The three-member North Dakota Industrial Commission headed by Gov. Doug Burgum has unanimously voted not to impose oil and natural gas production cuts, citing similar moves by Texas and Oklahoma.

The commission, which also includes the state’s attorney general and agricultural commissioner, said producers were doing a good job reacting to the double whammy of the coronavirus pandemic and global energy supply/demand dynamics.

In recent months, producers in the Bakken have shut-in more than 7,000 wells, but that has begun to reverse, said North Dakota Producers Council President Ron Ness.

“Commissioners decided that producers and market conditions had sufficiently reacted on their own without any government interference,” Ness told NGI’s Shale Daily last Friday. “They basically agreed with comments from the industry saying, ‘let the market work it out.’”

Bakken operators have individual needs and contracts, so producers did not see any reason for the state to pick winners and losers, Ness said. He said operators had reacted appropriately, shutting in twells when the market was tanking and now opening back up as oil prices increase.

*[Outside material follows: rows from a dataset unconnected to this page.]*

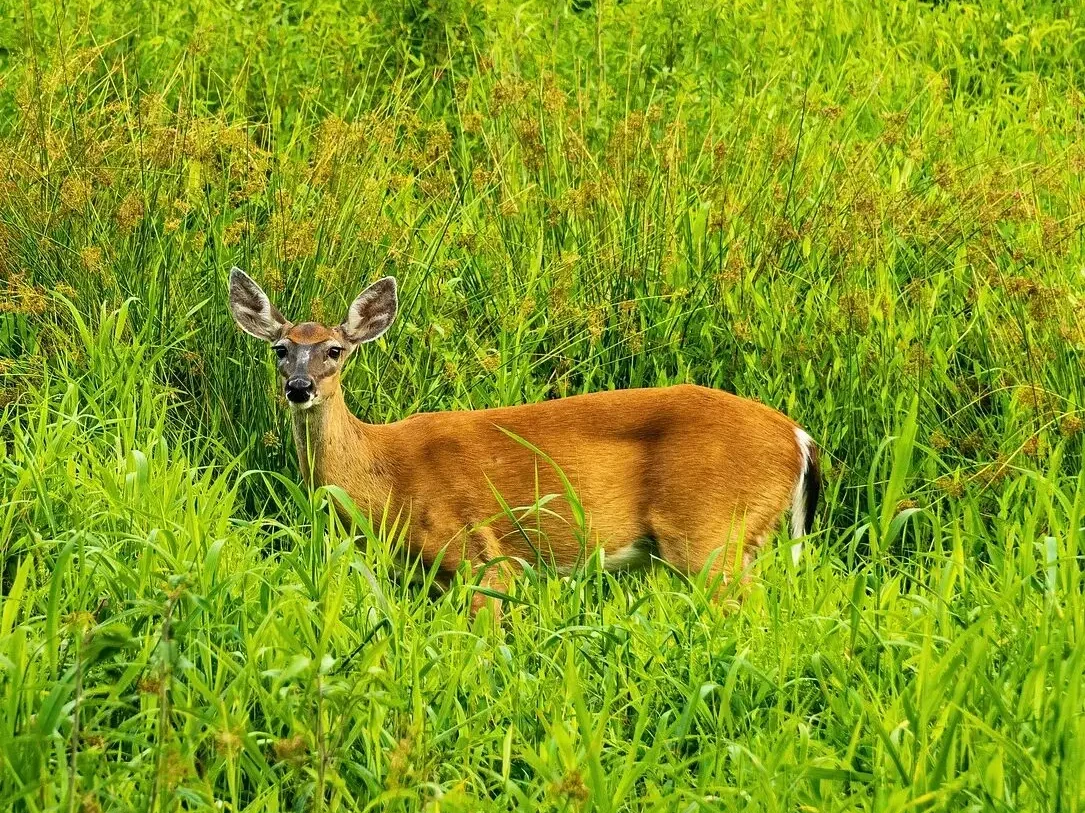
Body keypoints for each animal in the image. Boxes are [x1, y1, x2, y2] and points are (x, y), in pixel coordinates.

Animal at [228, 267, 821, 618]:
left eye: (335, 350)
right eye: (281, 348)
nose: (299, 387)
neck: (387, 474)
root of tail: (799, 437)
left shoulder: (483, 558)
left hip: (713, 533)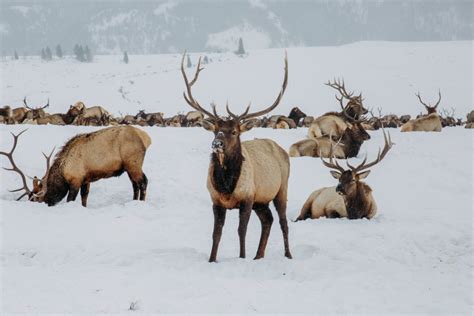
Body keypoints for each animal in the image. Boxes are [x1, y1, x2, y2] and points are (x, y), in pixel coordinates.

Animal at [0, 126, 151, 207]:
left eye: (36, 200)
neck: (63, 171)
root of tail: (146, 138)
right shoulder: (86, 179)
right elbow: (85, 197)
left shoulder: (75, 180)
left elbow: (70, 200)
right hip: (128, 167)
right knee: (135, 184)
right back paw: (134, 201)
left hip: (133, 163)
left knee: (143, 182)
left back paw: (141, 203)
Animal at [181, 50, 292, 262]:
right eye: (215, 130)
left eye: (234, 131)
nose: (217, 143)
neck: (226, 185)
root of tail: (282, 150)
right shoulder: (216, 201)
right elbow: (216, 233)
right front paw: (212, 259)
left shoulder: (247, 198)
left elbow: (242, 231)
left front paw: (242, 257)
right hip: (261, 201)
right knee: (268, 220)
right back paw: (258, 256)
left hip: (281, 188)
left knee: (283, 222)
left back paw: (288, 255)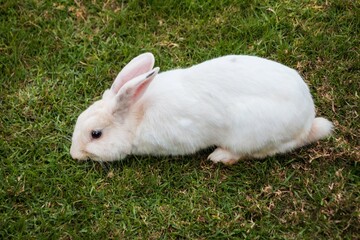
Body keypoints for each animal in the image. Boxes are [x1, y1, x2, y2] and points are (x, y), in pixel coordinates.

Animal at [69, 52, 332, 165]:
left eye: (96, 134)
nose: (74, 154)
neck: (137, 114)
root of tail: (307, 123)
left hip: (251, 136)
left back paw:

“Operators used their own determinations of choosing which wells and when to bring them back on,” Ness said. He estimated that roughly a third of the Bakken wells have come back online.

At the end of last year, Bakken natural gas production in North Dakota topped 3 Bcf/d in October, while oil exceeded 1.5 million b/d, setting new records.

Department of Mineral Resources (DMR) Director Lynn Helms reported a month/month oil production increase of 5% and a 4% hike over the same time for gas. Oil prices exceeded estimates by 2% in October at nearly $42/bbl for Bakken sweet crude.

State officials had predicted Bakken production was unlikely to strengthen through the first quarter. Then the pandemic crushed energy demand around the globe, and a mild downturn became a major crash.The Railroad Commission of Texas, which oversees the biggest production fields in the country, in May turned back a motion that would have required the state’s producers to reduce oil output by 20%, instead siding with the free market. Meanwhile, the Oklahoma Corporation Commission in April approved a relief measure allowing operators to shut-in production without losing their lease rights. However, Oklahoma regulators did not mandate production quotas.